NATO's real role is keeping europe from adopting a different path from the u.s. it must stay a vassal.
effect #1 of UN sanctions on iran? keeping western competitors out. interesting...
there's great stuff on every page and a nice summation of the concerns of David Ricardo on p.70
my favorite part of the book was that america has to tell itself; either the Nuremberg Trials were judicial murder or bush, blair, and obama must be prosecuted by their principles now.
he again points on how the u.s. keeps avoiding reparations to the countries it injures - and of course the u.s. press doesn't cover such stories because it doesn't cover victims of u.s. policy let alone victims of u.s. business or unrestrained capitalism.
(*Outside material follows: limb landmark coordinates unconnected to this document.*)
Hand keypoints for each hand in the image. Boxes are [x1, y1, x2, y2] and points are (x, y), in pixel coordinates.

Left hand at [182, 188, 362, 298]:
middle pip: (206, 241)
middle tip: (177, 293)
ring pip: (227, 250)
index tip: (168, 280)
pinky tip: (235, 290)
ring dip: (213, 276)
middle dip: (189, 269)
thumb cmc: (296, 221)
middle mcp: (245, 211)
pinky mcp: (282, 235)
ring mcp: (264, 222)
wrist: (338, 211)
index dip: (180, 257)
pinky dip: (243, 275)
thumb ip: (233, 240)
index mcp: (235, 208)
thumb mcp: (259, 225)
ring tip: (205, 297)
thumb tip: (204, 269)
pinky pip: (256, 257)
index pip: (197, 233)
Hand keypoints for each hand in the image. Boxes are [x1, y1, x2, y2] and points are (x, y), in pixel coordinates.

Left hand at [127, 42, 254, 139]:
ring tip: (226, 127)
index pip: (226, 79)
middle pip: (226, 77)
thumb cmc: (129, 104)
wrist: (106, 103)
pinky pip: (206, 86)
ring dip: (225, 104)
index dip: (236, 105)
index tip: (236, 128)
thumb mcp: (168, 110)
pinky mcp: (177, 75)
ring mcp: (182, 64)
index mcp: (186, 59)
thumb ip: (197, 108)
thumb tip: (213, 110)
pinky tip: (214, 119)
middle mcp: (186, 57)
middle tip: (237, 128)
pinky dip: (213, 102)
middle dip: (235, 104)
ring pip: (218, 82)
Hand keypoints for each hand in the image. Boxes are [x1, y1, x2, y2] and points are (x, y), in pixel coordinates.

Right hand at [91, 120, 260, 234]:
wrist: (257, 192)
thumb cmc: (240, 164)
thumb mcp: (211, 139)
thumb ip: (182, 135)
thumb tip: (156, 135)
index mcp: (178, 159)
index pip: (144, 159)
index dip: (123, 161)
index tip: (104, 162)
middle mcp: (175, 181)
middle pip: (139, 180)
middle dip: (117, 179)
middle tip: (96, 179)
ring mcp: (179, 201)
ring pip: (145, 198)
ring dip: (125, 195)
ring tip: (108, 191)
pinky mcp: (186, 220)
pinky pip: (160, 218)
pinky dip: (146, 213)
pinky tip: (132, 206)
if every american read noam, this government would no longer be able to control the people through smoke and mirrors because we'd be all happier staring at the hands of Oz and no longer sitting raptly in front eating the popcorn and propaganda. an informed public is the greatest enemy of the state which can see worldwide anti-war rallys only as subversive or as focus groups. governments never fight for justice, equality or stopping the endless war (unless historically pressured by the threat of the people's retaliation) because any movement towards justice, equality and stopping war means lost profits for wall street and gains only for the people - referred to lovingly as "the bewildered herd" by elite spokesman Walter Lippman.
I felt sour about this book. Not much was said about thoughts on the feasibility of nuclear power or about actions taken against environmental catastrophe. Potentially Chomsky doesn't see those as the biggest part of the picture, but if so he should have spoken on that. At times too the conversation was hard to follow.
I WON THIS BOOK THROUGH GOODREADS FIRST READ GIVE-A-WAYS PROGRAM.IT IS REALLY AN INTERESTING BOOK,I HAD A HARD TIME GETTING THROUGH THIS ONE,I JUST DONT UNDERSTAND ALL THE DOINGS IN THIS ONE.I WILL HAVE TO READ AGAIN AND TRY HARDER TO UNDERSTAND.THANK YOU
Brilliant. Chomsky explains these issues in his usual clear-eyed and fact-based way. Probably half of the book consists of references and appendixes backing up his arguments. It's impossible to put down.
Excellent. Short read but incredibly full of important policy practices that are rarely discussed or examined. This book should be on every senior high school student's "must read" list.
The book was a short and easy read. I wish that it would have gone into a little more detail instead of briefly touching on multiple topics. The book left me wanting more information.